**Ordem de trabalho 1**
Responda com base no texto sobre o Birkat haMinim:
(a) Sobre quem recai a maldição?
(b) A quem se atribui a autoria da bênção?
(c) Quantas vezes ao dia a Amidá deve ser orada silenciosamente?
**Ordem de trabalho 2**
No texto sobre o Birkat haMinim, a bênção é vista como relacionada a vários temas. Liste todos eles.

**Texto selecionado**
┄┄┄┄┄┄┄┄┄┄┄┄┄┄┄┄┄┄┄┄
O Birkat haMinim (em hebraico: ברכת המינים; em português: Benção sobre os hereges) é uma maldição judaica sobre os hereges (minim). Os eruditos modernos geralmente avaliam que os Birkat haMinim provavelmente incluíam no original os judeus cristãos (embora a estrutura da mesma seja uma referência tanto a informantes que denunciassem as práticas judaicas às autoridades, quanto a governos cruéis) antes que o Cristianismo se tornasse uma religião marcadamente gentia.[1] É a décima segunda bênção de dezoito ou Amidá.[2]

Birkat haMinim

A autoria de tal bênção é atribuída a Shmuel ha-Katan, no suposto Concílio de Jâmnia, sendo inserido nas "dezoito bençãos" como a décima nona bênção a ser orada silenciosamente três vezes ao dia, a Amidá. A bênção é, portanto, vista como relacionada aos fariseus, ao desenvolvimento do cânon farisaico da Bíblia Hebraica, à divisão do Cristianismo primitivo do judaísmo antigo como sendo uma heresia aos olhos de tais judeus, às origens do judaísmo rabínico, às origens do Cristianismo, ao Cristianismo do século I e à história do Cristianismo.
┄┄┄┄┄┄┄┄┄┄┄┄┄┄┄┄┄┄┄┄
(Entradas de dados extraídos)

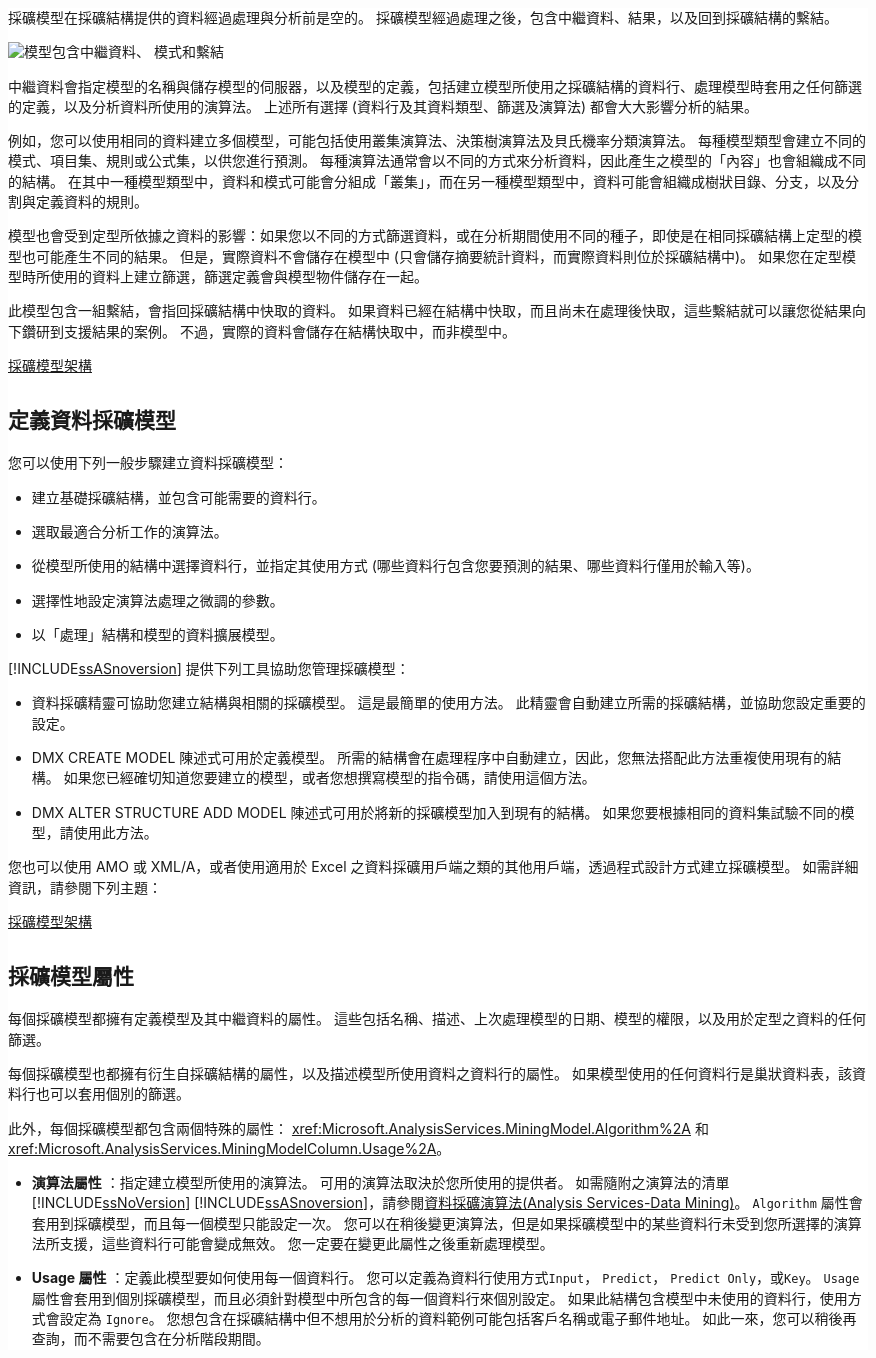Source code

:  採礦模型在採礦結構提供的資料經過處理與分析前是空的。 採礦模型經過處理之後，包含中繼資料、結果，以及回到採礦結構的繫結。  
  
 ![模型包含中繼資料、 模式和繫結](../media/dmcon-modelarch2.gif "模型包含中繼資料、 模式和繫結")  
  
 中繼資料會指定模型的名稱與儲存模型的伺服器，以及模型的定義，包括建立模型所使用之採礦結構的資料行、處理模型時套用之任何篩選的定義，以及分析資料所使用的演算法。 上述所有選擇 (資料行及其資料類型、篩選及演算法) 都會大大影響分析的結果。  
  
 例如，您可以使用相同的資料建立多個模型，可能包括使用叢集演算法、決策樹演算法及貝氏機率分類演算法。 每種模型類型會建立不同的模式、項目集、規則或公式集，以供您進行預測。 每種演算法通常會以不同的方式來分析資料，因此產生之模型的「內容」也會組織成不同的結構。 在其中一種模型類型中，資料和模式可能會分組成「叢集」，而在另一種模型類型中，資料可能會組織成樹狀目錄、分支，以及分割與定義資料的規則。  
  
 模型也會受到定型所依據之資料的影響：如果您以不同的方式篩選資料，或在分析期間使用不同的種子，即使是在相同採礦結構上定型的模型也可能產生不同的結果。 但是，實際資料不會儲存在模型中 (只會儲存摘要統計資料，而實際資料則位於採礦結構中)。 如果您在定型模型時所使用的資料上建立篩選，篩選定義會與模型物件儲存在一起。  
  
 此模型包含一組繫結，會指回採礦結構中快取的資料。 如果資料已經在結構中快取，而且尚未在處理後快取，這些繫結就可以讓您從結果向下鑽研到支援結果的案例。 不過，實際的資料會儲存在結構快取中，而非模型中。  
  
 [採礦模型架構](#bkmk_mdlArch)  
  
##  <a name="bkmk_mdlDefine"></a> 定義資料採礦模型  
 您可以使用下列一般步驟建立資料採礦模型：  
  
-   建立基礎採礦結構，並包含可能需要的資料行。  
  
-   選取最適合分析工作的演算法。  
  
-   從模型所使用的結構中選擇資料行，並指定其使用方式 (哪些資料行包含您要預測的結果、哪些資料行僅用於輸入等)。  
  
-   選擇性地設定演算法處理之微調的參數。  
  
-   以「處理」結構和模型的資料擴展模型。  
  
 [!INCLUDE[ssASnoversion](../../includes/ssasnoversion-md.md)] 提供下列工具協助您管理採礦模型：  
  
-   資料採礦精靈可協助您建立結構與相關的採礦模型。 這是最簡單的使用方法。 此精靈會自動建立所需的採礦結構，並協助您設定重要的設定。  
  
-   DMX CREATE MODEL 陳述式可用於定義模型。 所需的結構會在處理程序中自動建立，因此，您無法搭配此方法重複使用現有的結構。 如果您已經確切知道您要建立的模型，或者您想撰寫模型的指令碼，請使用這個方法。  
  
-   DMX ALTER STRUCTURE ADD MODEL 陳述式可用於將新的採礦模型加入到現有的結構。 如果您要根據相同的資料集試驗不同的模型，請使用此方法。  
  
 您也可以使用 AMO 或 XML/A，或者使用適用於 Excel 之資料採礦用戶端之類的其他用戶端，透過程式設計方式建立採礦模型。 如需詳細資訊，請參閱下列主題：  
  
 [採礦模型架構](#bkmk_mdlArch)  
  
##  <a name="bkmk_mdlProps"></a> 採礦模型屬性  
 每個採礦模型都擁有定義模型及其中繼資料的屬性。 這些包括名稱、描述、上次處理模型的日期、模型的權限，以及用於定型之資料的任何篩選。  
  
 每個採礦模型也都擁有衍生自採礦結構的屬性，以及描述模型所使用資料之資料行的屬性。 如果模型使用的任何資料行是巢狀資料表，該資料行也可以套用個別的篩選。  
  
 此外，每個採礦模型都包含兩個特殊的屬性： <xref:Microsoft.AnalysisServices.MiningModel.Algorithm%2A> 和 <xref:Microsoft.AnalysisServices.MiningModelColumn.Usage%2A>。  
  
-   **演算法屬性** ：指定建立模型所使用的演算法。 可用的演算法取決於您所使用的提供者。 如需隨附之演算法的清單[!INCLUDE[ssNoVersion](../../includes/ssnoversion-md.md)] [!INCLUDE[ssASnoversion](../../includes/ssasnoversion-md.md)]，請參閱[資料採礦演算法&#40;Analysis Services-Data Mining&#41;](data-mining-algorithms-analysis-services-data-mining.md)。 `Algorithm` 屬性會套用到採礦模型，而且每一個模型只能設定一次。 您可以在稍後變更演算法，但是如果採礦模型中的某些資料行未受到您所選擇的演算法所支援，這些資料行可能會變成無效。 您一定要在變更此屬性之後重新處理模型。  
  
-   **Usage 屬性** ：定義此模型要如何使用每一個資料行。 您可以定義為資料行使用方式`Input`， `Predict`， `Predict Only`，或`Key`。 `Usage` 屬性會套用到個別採礦模型，而且必須針對模型中所包含的每一個資料行來個別設定。 如果此結構包含模型中未使用的資料行，使用方式會設定為 `Ignore`。 您想包含在採礦結構中但不想用於分析的資料範例可能包括客戶名稱或電子郵件地址。 如此一來，您可以稍後再查詢，而不需要包含在分析階段期間。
┄┄┄┄┄┄┄┄┄┄┄┄┄┄┄┄┄┄┄┄
**Solução 1**
(a) Sobre os hereges (minim).
(b) A Shmuel ha-Katan.
(c) Três vezes ao dia.

**Solução 2**
- Os fariseus
- O desenvolvimento do cânon farisaico da Bíblia Hebraica
- A divisão do Cristianismo primitivo do judaísmo antigo como sendo uma heresia aos olhos de tais judeus
- As origens do judaísmo rabínico
- As origens do Cristianismo
- O Cristianismo do século I
- A história do Cristianismo